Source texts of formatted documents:
■ ■ ■ ■

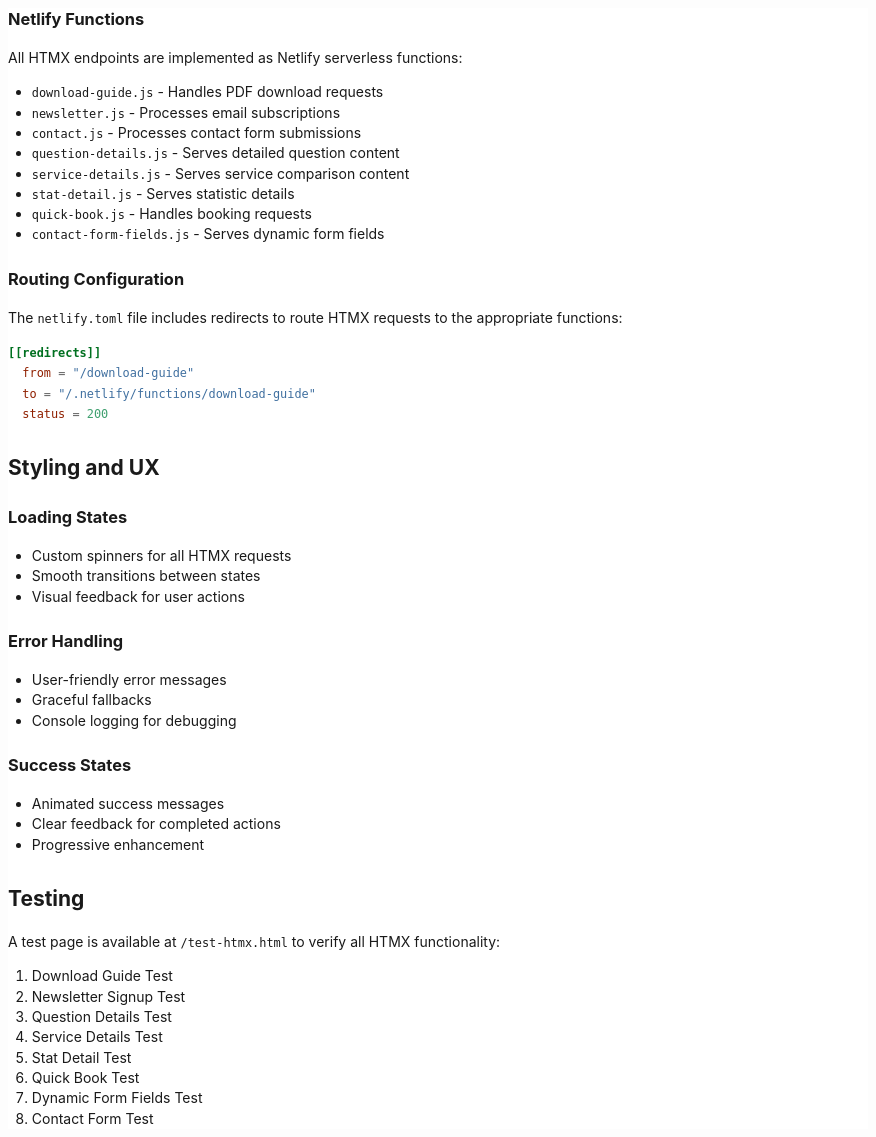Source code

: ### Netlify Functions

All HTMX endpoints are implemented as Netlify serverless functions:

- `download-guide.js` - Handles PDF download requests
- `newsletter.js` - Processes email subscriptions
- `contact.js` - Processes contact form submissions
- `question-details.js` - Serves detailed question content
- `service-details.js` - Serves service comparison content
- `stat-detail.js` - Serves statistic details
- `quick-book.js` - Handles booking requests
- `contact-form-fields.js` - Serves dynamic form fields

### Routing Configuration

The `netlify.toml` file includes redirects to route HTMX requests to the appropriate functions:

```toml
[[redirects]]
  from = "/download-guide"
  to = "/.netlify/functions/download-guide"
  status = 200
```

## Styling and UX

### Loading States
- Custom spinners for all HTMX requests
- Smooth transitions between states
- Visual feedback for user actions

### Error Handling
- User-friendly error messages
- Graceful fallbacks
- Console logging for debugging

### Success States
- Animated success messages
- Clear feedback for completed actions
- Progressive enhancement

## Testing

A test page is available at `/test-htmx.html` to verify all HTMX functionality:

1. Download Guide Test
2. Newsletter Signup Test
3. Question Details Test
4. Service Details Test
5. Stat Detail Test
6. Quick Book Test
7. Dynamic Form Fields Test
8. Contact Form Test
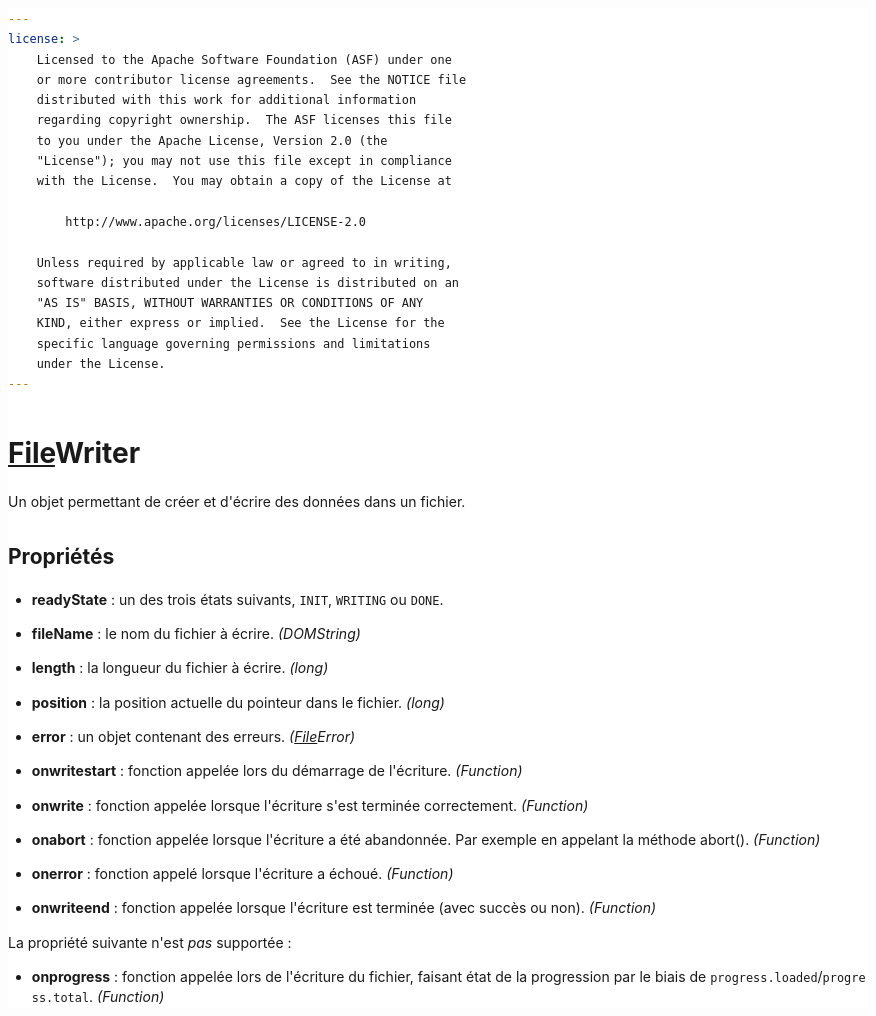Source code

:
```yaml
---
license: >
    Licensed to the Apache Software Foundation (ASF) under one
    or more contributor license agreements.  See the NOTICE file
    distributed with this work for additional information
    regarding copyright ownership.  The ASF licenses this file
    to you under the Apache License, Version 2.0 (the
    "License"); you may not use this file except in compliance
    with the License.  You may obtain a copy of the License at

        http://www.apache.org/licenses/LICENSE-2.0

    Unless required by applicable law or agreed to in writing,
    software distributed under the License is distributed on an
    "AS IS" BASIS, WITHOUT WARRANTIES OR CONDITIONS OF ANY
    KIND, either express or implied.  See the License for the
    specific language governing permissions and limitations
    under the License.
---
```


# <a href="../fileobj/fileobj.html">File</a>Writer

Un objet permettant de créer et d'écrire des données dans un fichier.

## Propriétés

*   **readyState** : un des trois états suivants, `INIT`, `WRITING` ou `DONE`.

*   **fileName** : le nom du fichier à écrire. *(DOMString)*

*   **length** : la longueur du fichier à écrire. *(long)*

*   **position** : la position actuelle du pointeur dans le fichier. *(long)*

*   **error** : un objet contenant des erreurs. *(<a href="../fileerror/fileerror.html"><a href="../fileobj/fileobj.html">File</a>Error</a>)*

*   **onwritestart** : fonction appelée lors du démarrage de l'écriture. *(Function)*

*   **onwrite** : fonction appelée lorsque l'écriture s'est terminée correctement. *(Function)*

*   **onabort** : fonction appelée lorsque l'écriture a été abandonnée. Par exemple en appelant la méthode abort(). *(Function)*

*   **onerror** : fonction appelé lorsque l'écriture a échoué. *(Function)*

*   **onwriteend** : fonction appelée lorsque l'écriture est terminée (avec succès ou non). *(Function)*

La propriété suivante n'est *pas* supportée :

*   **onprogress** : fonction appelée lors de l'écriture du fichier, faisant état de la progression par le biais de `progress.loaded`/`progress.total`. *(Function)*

■ ■ ■ ■

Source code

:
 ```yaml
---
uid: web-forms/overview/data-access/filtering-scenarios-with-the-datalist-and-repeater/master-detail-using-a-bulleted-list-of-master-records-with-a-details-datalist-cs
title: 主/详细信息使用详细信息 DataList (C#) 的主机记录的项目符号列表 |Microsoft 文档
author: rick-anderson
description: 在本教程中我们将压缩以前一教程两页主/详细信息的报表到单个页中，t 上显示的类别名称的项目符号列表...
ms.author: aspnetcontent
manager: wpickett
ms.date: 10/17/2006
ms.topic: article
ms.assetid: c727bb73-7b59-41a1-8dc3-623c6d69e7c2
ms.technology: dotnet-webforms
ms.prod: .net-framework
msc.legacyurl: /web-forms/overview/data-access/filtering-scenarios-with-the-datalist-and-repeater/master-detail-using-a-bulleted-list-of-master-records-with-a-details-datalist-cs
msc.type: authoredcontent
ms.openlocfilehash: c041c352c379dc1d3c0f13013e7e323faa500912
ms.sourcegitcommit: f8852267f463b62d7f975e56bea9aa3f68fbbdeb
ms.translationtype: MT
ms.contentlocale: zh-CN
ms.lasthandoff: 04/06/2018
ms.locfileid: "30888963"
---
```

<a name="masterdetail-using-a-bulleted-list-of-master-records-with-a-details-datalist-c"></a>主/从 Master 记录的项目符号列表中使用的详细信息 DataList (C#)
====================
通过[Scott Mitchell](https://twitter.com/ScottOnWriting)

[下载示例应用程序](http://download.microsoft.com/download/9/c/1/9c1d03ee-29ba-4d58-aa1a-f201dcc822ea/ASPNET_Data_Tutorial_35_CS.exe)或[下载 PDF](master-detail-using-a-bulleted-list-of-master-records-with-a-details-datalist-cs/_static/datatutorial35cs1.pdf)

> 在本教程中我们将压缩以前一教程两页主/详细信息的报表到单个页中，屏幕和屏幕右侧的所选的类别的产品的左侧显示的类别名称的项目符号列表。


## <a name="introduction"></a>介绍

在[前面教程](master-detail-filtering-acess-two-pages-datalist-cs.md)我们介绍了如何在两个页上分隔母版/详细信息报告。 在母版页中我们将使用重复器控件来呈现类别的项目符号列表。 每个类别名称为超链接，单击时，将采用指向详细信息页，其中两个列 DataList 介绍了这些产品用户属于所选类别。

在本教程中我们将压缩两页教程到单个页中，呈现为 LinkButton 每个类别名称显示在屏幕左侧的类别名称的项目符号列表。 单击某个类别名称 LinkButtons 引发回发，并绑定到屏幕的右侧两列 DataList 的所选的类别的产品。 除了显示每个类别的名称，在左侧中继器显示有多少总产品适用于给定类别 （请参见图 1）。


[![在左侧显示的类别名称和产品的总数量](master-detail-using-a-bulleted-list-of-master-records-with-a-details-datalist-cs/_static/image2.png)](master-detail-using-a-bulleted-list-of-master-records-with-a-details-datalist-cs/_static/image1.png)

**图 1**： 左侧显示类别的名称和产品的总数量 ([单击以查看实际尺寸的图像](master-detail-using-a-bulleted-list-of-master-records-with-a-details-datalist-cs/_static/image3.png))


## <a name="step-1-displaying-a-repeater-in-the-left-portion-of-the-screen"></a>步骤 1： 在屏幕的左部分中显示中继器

■ ■ ■ ■

Reproduce the entries above exactly, but only the lines between the line holding "un objet contenant" and the line holding "appelée lors de", inclusive.

*   **error** : un objet contenant des erreurs. *(<a href="../fileerror/fileerror.html"><a href="../fileobj/fileobj.html">File</a>Error</a>)*

*   **onwritestart** : fonction appelée lors du démarrage de l'écriture. *(Function)*

*   **onwrite** : fonction appelée lorsque l'écriture s'est terminée correctement. *(Function)*

*   **onabort** : fonction appelée lorsque l'écriture a été abandonnée. Par exemple en appelant la méthode abort(). *(Function)*

*   **onerror** : fonction appelé lorsque l'écriture a échoué. *(Function)*

*   **onwriteend** : fonction appelée lorsque l'écriture est terminée (avec succès ou non). *(Function)*

La propriété suivante n'est *pas* supportée :

*   **onprogress** : fonction appelée lors de l'écriture du fichier, faisant état de la progression par le biais de `progress.loaded`/`progress.total`. *(Function)*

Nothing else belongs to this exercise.